Here’s how the largest gold producer in the US at the time, Homestake Mining, performed during the Dow’s second leg down.

Homestake Mining—what some investors bought since they couldn’t own gold—ROSE 87.5% during this period. You can see it went on to rise much further, but from the beginning of the Dow’s second leg down to its eventual bottom, this proxy for gold ownership soared.
 

1973 – 1975

The mid-1970s was an ugly period for stock investors. The S&P 500 fell 20% in the first seven months of 1973. It then bounced 10%, but reversed into a second decline that lasted a year and resulted in a 44.1% drop.

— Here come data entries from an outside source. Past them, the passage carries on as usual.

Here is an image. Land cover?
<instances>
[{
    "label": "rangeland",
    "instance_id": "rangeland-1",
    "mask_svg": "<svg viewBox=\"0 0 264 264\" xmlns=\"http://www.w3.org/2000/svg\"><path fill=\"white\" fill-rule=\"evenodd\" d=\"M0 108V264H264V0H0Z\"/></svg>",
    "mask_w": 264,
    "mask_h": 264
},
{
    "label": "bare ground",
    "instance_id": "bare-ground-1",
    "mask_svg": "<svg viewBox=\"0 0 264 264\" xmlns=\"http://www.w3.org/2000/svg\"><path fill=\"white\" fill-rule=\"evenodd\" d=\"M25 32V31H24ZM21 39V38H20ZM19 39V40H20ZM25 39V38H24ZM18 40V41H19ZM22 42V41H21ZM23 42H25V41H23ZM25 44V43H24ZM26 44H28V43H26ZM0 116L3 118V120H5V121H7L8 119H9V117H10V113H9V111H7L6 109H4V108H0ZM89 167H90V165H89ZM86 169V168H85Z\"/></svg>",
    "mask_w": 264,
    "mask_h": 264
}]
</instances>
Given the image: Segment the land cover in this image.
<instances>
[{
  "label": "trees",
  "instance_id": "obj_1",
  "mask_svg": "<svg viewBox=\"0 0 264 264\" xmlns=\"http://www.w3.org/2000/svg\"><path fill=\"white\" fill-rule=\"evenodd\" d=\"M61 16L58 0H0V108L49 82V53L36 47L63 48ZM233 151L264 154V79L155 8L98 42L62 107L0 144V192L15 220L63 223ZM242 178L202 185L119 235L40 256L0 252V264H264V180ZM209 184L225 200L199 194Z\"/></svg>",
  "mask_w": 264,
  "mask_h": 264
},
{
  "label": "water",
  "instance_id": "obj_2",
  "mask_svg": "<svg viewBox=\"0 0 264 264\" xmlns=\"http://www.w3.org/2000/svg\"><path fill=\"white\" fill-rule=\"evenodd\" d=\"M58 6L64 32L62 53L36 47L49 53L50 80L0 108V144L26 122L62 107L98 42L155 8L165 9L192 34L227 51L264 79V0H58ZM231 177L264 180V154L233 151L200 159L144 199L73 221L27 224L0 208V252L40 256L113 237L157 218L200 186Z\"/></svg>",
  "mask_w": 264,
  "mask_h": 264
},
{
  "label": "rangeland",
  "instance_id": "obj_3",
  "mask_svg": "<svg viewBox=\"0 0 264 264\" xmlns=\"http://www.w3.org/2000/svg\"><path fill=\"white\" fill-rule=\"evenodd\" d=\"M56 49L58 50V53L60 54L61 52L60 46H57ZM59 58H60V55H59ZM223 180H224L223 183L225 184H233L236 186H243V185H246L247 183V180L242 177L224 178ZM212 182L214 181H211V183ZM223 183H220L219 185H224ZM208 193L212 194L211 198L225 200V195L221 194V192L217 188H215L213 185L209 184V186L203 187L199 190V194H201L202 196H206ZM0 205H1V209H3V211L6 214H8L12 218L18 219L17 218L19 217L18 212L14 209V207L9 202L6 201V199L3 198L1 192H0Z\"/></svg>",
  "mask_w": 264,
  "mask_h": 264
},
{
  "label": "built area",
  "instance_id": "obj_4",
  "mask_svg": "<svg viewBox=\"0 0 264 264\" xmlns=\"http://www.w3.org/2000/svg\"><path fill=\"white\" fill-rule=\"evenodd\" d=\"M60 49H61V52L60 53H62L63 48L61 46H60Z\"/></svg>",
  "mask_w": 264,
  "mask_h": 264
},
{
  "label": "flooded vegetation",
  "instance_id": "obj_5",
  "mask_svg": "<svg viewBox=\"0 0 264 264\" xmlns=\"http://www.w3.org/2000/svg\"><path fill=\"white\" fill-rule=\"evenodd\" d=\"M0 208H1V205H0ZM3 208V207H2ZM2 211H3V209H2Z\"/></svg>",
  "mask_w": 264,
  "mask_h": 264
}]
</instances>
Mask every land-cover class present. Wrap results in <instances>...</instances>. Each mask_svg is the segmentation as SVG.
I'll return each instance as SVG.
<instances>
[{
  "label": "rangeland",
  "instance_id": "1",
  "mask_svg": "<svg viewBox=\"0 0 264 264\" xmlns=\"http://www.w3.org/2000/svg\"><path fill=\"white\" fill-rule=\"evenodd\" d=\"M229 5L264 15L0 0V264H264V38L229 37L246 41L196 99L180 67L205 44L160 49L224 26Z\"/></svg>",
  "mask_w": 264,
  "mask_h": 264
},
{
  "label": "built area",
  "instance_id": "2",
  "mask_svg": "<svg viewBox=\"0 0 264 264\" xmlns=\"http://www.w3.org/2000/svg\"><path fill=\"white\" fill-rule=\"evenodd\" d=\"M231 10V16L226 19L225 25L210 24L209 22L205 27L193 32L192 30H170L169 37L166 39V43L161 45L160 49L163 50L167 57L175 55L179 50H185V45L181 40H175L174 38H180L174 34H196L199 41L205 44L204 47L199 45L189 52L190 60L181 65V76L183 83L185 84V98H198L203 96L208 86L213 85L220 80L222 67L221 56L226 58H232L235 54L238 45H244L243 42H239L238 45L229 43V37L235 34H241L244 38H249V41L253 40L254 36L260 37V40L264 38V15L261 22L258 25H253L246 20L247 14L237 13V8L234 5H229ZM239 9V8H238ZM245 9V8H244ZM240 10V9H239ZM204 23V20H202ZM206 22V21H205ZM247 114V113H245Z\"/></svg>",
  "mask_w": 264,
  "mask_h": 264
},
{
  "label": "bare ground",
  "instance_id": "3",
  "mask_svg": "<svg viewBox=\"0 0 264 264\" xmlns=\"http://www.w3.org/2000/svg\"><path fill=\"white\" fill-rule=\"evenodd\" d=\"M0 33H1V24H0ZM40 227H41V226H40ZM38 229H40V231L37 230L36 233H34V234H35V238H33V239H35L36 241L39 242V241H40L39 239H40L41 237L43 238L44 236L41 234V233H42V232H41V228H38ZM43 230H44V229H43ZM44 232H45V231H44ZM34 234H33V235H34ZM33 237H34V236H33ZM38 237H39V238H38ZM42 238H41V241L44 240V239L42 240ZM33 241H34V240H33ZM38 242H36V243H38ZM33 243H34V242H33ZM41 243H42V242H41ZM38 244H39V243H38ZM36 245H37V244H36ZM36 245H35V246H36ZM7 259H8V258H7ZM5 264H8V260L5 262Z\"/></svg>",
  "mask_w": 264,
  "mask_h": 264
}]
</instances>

Here’s how gold did during that second leg down.

Gold ROSE 52.7% in that second leg down. It eventually eased off when stocks started to climb again, but during the dark days of the second crash, it once again soared.
 

2000 – 2002

In early 2000 the S&P 500 was toppy and choppy. It fell as much as 10% but then gained that and more back. But that second leg down got ugly, as the S&P fell 48.9% over the next two years.

Here’s how gold did during that second leg down.

The gold price ROSE 15.3%, while the S&P fell by almost half.

Keep in mind this was during the “tech wreck” when the Nasdaq fell 66%.

You could talk me into starting the “second” leg down later, and if so the S&P’s loss would’ve been lower, but the gain in gold would’ve been higher.

Either way, the message is the same: gold once again rose during the second leg down for the broad stock market.

2007 – 2009

We all remember the Great Financial Crisis that started in 2008. Stocks starting falling in late 2007, the S&P dropping 16% in five months. It bounced about 10%, then began a second leg down and fell 52.5% over the next 10 months.

Here’s how gold performed during that second ugly downdraft.

The gold price ROSE 5%. That’s not as much as the prior ones, but it logged a gain during the period when stocks lost over half their value.

So, what do we conclude from this?

Gold Has Risen in Major Second Down Legs

In the stock market’s four worst bear markets, ones that included a major second leg down, the gold price has risen every time. It may suffer in the initial crash that kick-starts a bear market, but in these worst cases the demand for gold—and the price—surged when stocks started a second leg down.

Is that what gold will do if stocks crash again today? History is on our side, but whatever is ahead it’s reassuring to know that gold doesn’t follow stocks, and instead does what it’s done for centuries: serve as a hedge, as a store of wealth, and as the strongest form of money mankind has ever had.